Passage:
_ _ _ _ _

Holy Motors
Here’s the trailer:
http://www.youtube.com/watch?v=NWu9WjEcdbk
Now that you’ve watched that and have absolutely no idea what’s going on, Althusser.
The film follows Le Dormeur (The Sleeper) played by Dennis Lavant, who is driven in a white taxi to various “appointments”. At each appointment, Lavant dons a costume and performs a ritual action. Each action is without context; the intentions orienting the actions appear in the context of the scenes themselves. While the film is, apparently, a exploration of film itself, Lavant is an excellent example of interpellation.
Interpellation is hailing into a system. While it would seem that we draw various ideologies into our lives, it is in fact the case that those ideologies have been calling to us. Socially, psychologically, and politically, we are drawn into pre-existing systems that have been calling to us. Le Dormeur’s movements around Paris are a marvelous example of this hailing. The scenes Le Dormeur creates are Absurd (traditionally Absurd, not so much absurd). He is a businessman, a peddling gypsy grandmother, a stop-action stand-in performing a sensual alien dance. And in each scene, bystanders eventually play into the construction as though it were a reality. Dressed as a made gnome dashing about a graveyard, Le Dormeur stumbles upon a fashion shoot. The photographer responds with horror and fascination, asks to photograph Le Dormeur, and has his assistant’s fingers bitten off. Each time, bystanders believe they are organically responding to unfolding events, when they are in reality playing the part that has been built for them. They are actors in a drama designed by Le Dormeur. Interpellated!

_ _ _ _ _

Raw data:

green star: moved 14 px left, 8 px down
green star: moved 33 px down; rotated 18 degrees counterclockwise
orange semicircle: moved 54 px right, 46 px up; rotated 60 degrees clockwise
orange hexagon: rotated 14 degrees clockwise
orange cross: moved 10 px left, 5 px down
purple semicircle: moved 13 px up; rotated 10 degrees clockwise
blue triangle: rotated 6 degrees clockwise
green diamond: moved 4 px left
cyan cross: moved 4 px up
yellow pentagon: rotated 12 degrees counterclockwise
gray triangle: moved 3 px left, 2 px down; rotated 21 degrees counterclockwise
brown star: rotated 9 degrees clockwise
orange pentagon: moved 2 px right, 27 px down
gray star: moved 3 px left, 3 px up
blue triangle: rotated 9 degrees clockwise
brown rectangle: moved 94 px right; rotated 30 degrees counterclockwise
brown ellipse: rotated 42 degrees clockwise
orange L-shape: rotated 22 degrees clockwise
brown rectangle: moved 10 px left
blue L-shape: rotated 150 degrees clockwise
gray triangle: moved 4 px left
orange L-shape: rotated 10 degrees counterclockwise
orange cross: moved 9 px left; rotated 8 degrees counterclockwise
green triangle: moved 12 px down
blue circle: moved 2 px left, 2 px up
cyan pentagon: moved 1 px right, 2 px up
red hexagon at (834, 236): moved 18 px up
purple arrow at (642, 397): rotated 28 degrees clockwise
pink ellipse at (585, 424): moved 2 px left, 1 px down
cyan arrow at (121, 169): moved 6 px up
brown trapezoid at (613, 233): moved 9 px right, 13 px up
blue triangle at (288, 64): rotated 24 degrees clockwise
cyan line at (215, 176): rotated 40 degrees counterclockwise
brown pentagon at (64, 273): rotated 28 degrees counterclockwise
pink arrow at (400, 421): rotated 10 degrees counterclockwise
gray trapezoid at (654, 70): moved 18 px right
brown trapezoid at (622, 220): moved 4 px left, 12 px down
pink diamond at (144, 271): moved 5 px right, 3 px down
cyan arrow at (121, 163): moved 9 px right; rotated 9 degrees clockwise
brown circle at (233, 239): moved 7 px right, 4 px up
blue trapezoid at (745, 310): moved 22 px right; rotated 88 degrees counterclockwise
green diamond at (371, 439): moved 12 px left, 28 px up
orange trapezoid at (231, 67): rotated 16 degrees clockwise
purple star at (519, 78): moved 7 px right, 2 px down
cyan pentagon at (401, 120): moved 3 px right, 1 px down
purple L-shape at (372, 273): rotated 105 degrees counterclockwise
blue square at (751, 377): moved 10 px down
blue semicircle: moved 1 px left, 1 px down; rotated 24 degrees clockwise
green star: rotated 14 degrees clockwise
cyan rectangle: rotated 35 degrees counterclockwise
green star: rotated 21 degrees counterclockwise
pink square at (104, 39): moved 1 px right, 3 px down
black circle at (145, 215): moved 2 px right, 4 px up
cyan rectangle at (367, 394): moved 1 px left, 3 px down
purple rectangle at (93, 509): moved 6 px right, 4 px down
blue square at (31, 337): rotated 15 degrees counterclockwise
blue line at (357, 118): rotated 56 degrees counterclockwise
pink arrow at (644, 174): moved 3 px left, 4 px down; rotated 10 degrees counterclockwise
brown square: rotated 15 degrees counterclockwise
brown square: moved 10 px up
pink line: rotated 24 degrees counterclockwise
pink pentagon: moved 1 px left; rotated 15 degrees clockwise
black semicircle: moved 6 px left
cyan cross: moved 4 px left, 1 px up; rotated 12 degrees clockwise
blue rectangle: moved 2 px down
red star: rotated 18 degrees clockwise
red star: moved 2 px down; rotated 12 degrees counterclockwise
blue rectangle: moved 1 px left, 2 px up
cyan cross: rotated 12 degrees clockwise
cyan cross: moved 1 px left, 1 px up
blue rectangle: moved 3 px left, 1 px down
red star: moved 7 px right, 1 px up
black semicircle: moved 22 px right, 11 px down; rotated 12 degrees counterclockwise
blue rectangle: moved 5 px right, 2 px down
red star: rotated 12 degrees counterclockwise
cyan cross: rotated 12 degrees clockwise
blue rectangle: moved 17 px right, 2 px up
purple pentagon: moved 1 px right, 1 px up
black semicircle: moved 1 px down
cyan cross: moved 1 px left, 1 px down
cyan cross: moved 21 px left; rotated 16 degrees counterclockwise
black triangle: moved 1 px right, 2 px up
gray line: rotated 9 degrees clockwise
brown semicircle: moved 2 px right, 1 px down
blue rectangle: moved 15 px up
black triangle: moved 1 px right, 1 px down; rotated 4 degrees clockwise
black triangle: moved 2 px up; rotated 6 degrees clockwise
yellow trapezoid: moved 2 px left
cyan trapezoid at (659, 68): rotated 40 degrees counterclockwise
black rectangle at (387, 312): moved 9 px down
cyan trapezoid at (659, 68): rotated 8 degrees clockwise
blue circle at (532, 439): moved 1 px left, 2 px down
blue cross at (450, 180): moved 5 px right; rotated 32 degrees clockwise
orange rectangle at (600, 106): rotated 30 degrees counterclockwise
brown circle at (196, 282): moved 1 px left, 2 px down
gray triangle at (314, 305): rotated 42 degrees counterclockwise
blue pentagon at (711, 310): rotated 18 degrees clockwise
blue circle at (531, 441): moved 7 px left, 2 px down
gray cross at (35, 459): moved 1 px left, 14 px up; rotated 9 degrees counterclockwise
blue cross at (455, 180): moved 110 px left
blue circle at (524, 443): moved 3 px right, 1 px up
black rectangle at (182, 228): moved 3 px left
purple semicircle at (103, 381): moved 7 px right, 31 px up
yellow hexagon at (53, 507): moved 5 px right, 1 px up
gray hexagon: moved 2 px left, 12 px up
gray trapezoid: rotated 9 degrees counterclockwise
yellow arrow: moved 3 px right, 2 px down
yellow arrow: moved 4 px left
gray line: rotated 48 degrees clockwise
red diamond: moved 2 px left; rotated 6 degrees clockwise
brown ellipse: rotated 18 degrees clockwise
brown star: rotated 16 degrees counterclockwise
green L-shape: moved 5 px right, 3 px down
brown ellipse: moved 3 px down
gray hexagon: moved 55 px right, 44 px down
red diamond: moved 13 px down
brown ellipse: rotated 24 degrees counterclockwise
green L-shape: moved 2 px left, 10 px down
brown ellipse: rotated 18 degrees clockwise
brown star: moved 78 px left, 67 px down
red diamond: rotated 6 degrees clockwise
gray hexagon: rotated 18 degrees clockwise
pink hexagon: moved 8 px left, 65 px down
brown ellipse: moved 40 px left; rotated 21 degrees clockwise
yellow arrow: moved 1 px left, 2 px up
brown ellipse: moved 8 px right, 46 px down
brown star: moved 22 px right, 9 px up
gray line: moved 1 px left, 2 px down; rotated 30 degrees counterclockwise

_ _ _ _ _

Task set:
1 – In the Holy Motors piece, what kind of vehicle carries Le Dormeur to his appointments?
2 – Please pick up the Holy Motors piece right after its final sentence and carry it forward.
The material isn't needed for anything here.

Outputs in order:
1 – A white taxi.

2 –
As someone who was about to write about holy motors, i'm a little bit peeved but happy:] I'm interested in the way Althusser would respond to these individual scenes. And also who's interpolating who. I'm suspicious it's a little more complicated than simply La Dormeur interpolating others. La Dormeur is receiving all of his appointments via a mysterious agency, which seems to imply his own operation within the system.
ReplyDeleteThat means although his space is liminal, it's only on the margins of the average society but he's operating within an original world: the mysterious employer.
I think of it more along the lines of this than a matter of interpellation: La Dormeur is the object which the employer uses to forcibly and violently deploy the liminal into the standard.
I liked the trailer, but I couldn't help thinking that, at the same time, the trailer was for a film that doesn't exist, and that Holy Motors is just an expensive hoax. There were so many cinematic cliches thrown into the trailer, that it was actually pretty funny.